§ Provided material
+++++

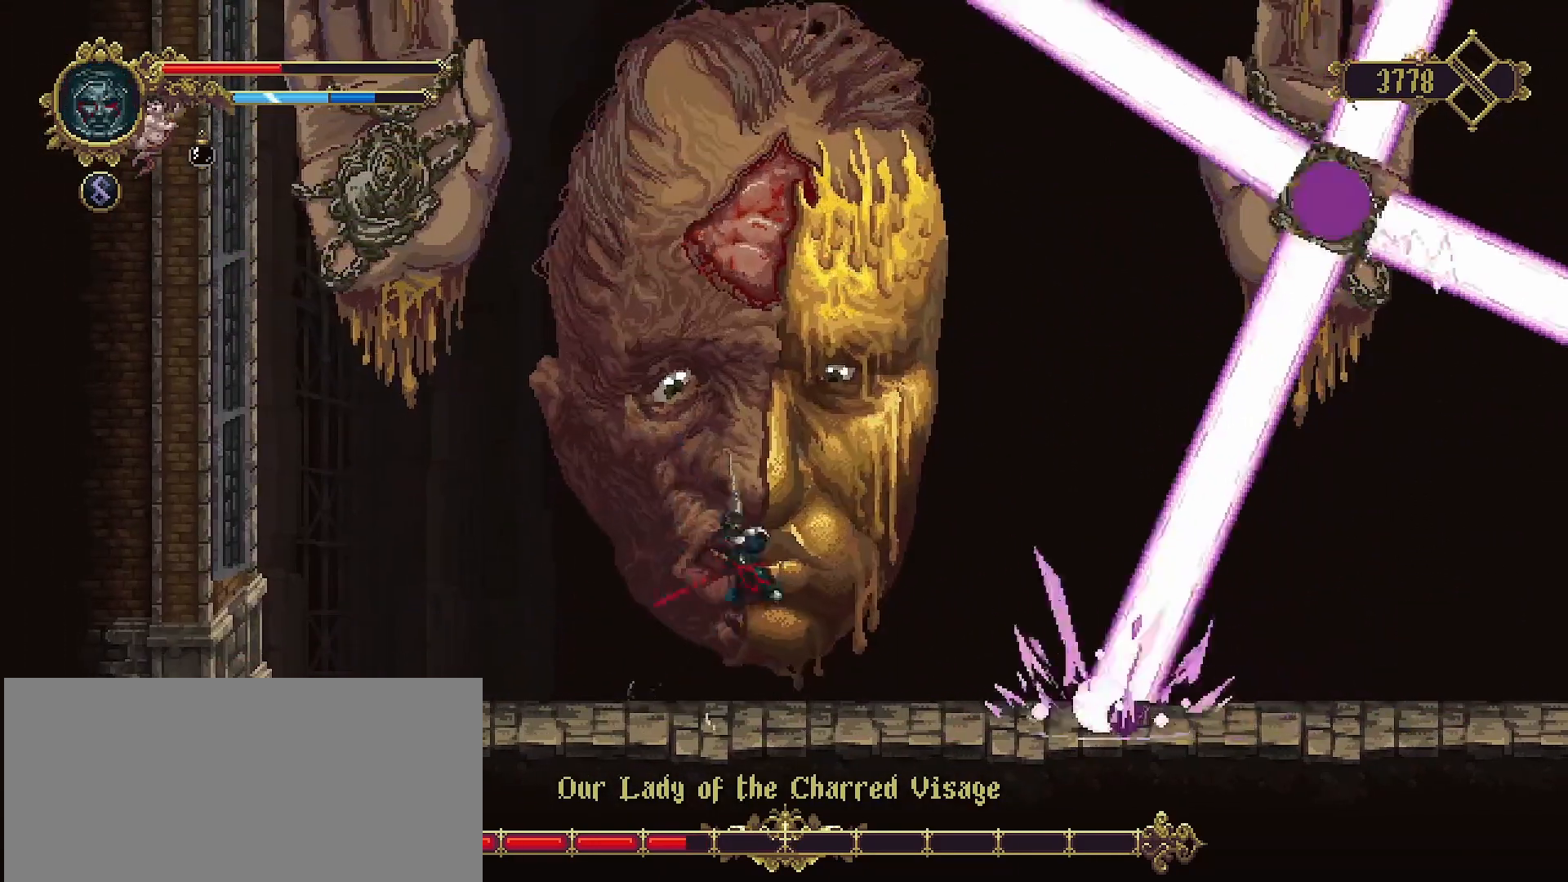
{"buttons": [], "left_stick": "left", "right_stick": "center", "events": [[33, "SQUARE", "down"], [233, "CROSS", "up"], [233, "SQUARE", "up"], [300, "left_stick", "left"]]}
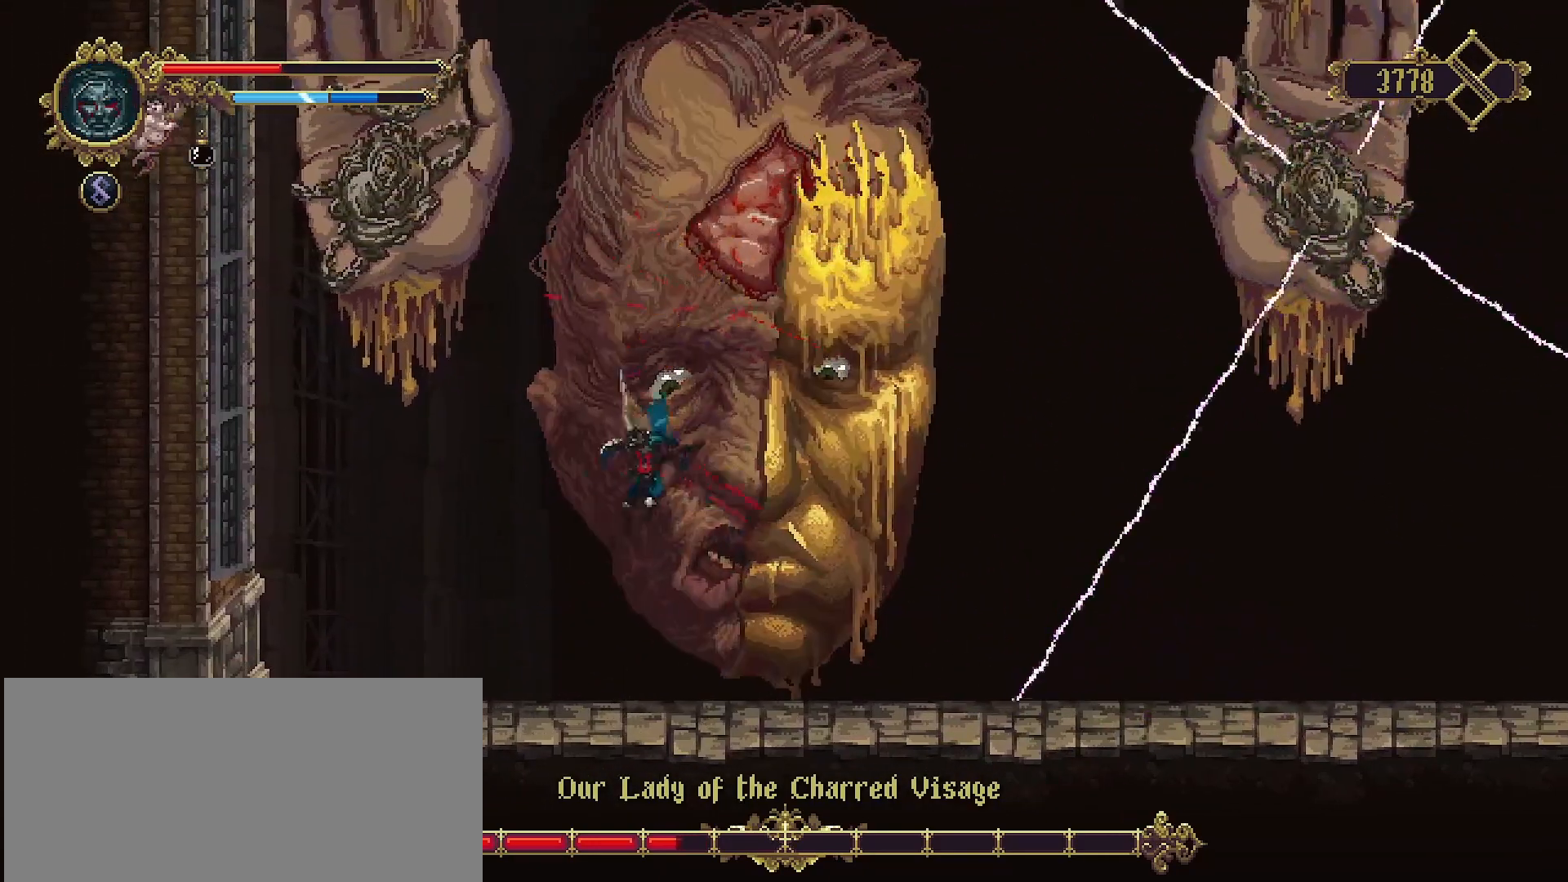
{"buttons": ["CROSS"], "left_stick": "up-right", "right_stick": "center", "events": [[233, "left_stick", "up-right"], [433, "CROSS", "down"]]}
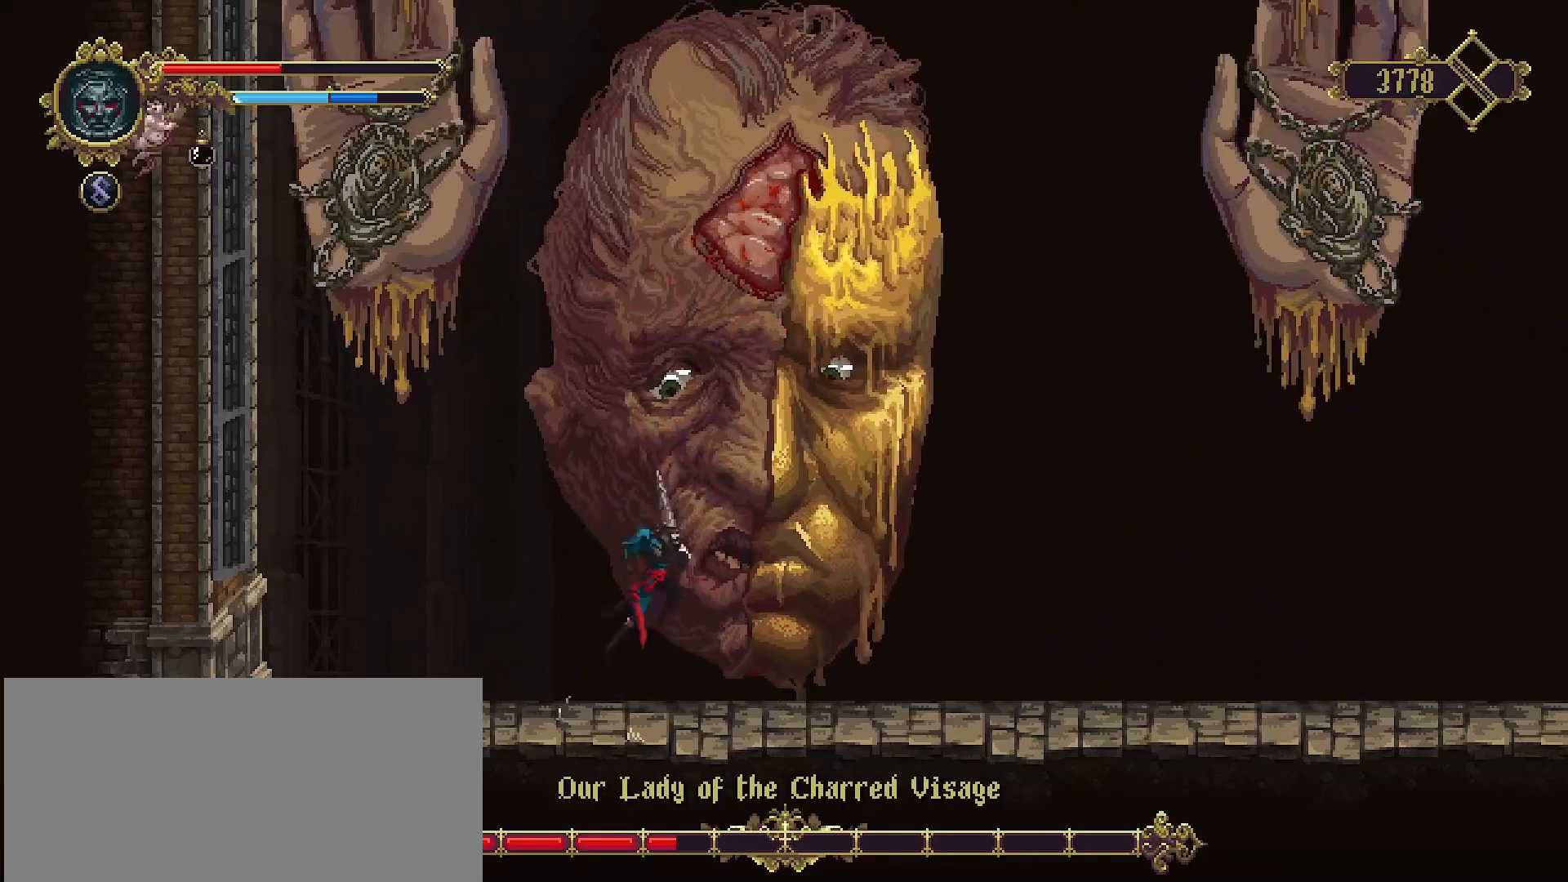
{"buttons": [], "left_stick": "up", "right_stick": "center", "events": [[167, "SQUARE", "down"], [400, "SQUARE", "up"], [467, "CROSS", "up"], [467, "left_stick", "up"]]}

+++++

§ Try it
Images are to be omitted; repeat the remaining data above exactly.

§ Output of the exercise
{"buttons": [], "left_stick": "left", "right_stick": "center", "events": [[33, "SQUARE", "down"], [233, "CROSS", "up"], [233, "SQUARE", "up"], [300, "left_stick", "left"]]}
{"buttons": ["CROSS"], "left_stick": "up-right", "right_stick": "center", "events": [[233, "left_stick", "up-right"], [433, "CROSS", "down"]]}
{"buttons": [], "left_stick": "up", "right_stick": "center", "events": [[167, "SQUARE", "down"], [400, "SQUARE", "up"], [467, "CROSS", "up"], [467, "left_stick", "up"]]}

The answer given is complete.